Mes choses égarées, vite revêtues, je sors. Le froid glacial me prend, me saisit, me lacère. Je marche plus vite en regardant mon téléphone. Un arrêt d’autobus, j’attends une éternité. Ma nuit me semble bien courte tout à coup. Les rues se chargent doucement, la ville se réveille, moi je m’endors. Mon autobus arrive, j’y monte, m’y engouffre. Balancée sur mon banc, je regarde mon compte Facebook, je le cherche, je le trouve. Il est beau, comme dans mon rêve. Il m’envoie une invitation, il est réveillé. J’accepte, pourquoi refuser, nous sommes déjà intimes !

– Déjà partie ? Je te cherchais, j’ai eu peur d’avoir rêvé !

– Oui, j’ai des choses à faire.

Mensonge. Clin d’œil.

– Tu es où

– Dans l’autobus

– On se revoit

– Pourquoi pas

– Où et quand

– Je ne sais pas

– Maintenant ?

Smile.

– Non, j’peux pas

– Pourquoi, un bon café chez moi, reviens, l’autobus va dans les deux sens

– Depuis quand les hommes invitent une fille pour boire un café ?

– Depuis qu’on a couché ensemble… tu t’en souviens ?

– MDR

Smile qui rit aux éclats

On se plaint toujours quand ils ne nous rappellent pas, on les trouve trop pressants quand ils rappellent trop vite. Je ne sais pas quoi penser, je ne sais pas ce que je veux. Perdue dans mes pensées, je défile sur son Instagram ; beau, beau, beau, abdos, shape, filtres et retouches. Il est mon île tropicale au milieu de l’hiver interminable. Je cherche, je fouille.

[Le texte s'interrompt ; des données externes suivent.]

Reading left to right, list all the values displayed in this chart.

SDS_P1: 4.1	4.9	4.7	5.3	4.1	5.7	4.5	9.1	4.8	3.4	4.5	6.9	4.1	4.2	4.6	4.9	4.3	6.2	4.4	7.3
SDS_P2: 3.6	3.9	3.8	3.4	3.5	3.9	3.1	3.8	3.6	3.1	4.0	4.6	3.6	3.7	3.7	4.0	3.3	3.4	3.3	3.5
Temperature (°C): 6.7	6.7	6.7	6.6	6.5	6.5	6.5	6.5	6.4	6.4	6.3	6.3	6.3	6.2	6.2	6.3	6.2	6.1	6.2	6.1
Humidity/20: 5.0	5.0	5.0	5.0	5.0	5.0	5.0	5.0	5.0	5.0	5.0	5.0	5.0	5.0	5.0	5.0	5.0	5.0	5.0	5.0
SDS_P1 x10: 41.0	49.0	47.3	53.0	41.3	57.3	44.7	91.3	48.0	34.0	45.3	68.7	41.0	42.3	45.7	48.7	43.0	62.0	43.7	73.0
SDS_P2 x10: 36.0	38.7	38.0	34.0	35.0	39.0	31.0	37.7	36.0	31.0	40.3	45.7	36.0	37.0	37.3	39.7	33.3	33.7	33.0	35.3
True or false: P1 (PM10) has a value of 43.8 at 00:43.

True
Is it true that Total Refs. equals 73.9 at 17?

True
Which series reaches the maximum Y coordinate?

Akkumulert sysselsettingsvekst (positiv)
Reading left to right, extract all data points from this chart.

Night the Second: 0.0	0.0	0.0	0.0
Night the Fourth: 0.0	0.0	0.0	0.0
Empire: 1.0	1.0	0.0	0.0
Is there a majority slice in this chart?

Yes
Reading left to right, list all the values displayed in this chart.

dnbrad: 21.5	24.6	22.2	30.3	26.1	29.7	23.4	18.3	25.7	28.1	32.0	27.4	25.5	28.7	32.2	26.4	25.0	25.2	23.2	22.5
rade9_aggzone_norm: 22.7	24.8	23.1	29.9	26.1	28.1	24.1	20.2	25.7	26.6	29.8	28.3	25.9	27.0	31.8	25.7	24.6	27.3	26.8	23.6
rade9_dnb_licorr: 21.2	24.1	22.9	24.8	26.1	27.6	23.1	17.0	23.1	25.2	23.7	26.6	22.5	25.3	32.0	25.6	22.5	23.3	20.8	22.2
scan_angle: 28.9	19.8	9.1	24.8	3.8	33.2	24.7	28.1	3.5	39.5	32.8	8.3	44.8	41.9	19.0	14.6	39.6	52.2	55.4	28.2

J’en apprends un peu plus sur lui, c’est qu’on n’a pas vraiment eu le temps de parler. Nos bouches étaient occupées à autre chose.

Il m’envoie une photo : une tasse fumante de café. Je sens presque l’odeur corsée. Il fait froid dans l’autobus, je me réfugie dans mon écharpe. Les gens entrent et sortent, les immeubles défilent, et moi je surfe sur son profil. Je me perds dans les clics et les liens. On s’envoie des messages, sans buts, sans queue ni tête. C’est interminable, on rattrape le temps devant nos écrans. C’est tellement plus facile de connaître quelqu’un de cette manière. Pourtant, son corps me manque sous la chaleur de sa couette.

Je lève la tête, l’autobus est immobilisé, je ne sais pas où je suis, dans un hangar, un garage… parfois, l’amour peut nous mener loin, trop loin. Je suis au terminus, coincée dans l’autobus.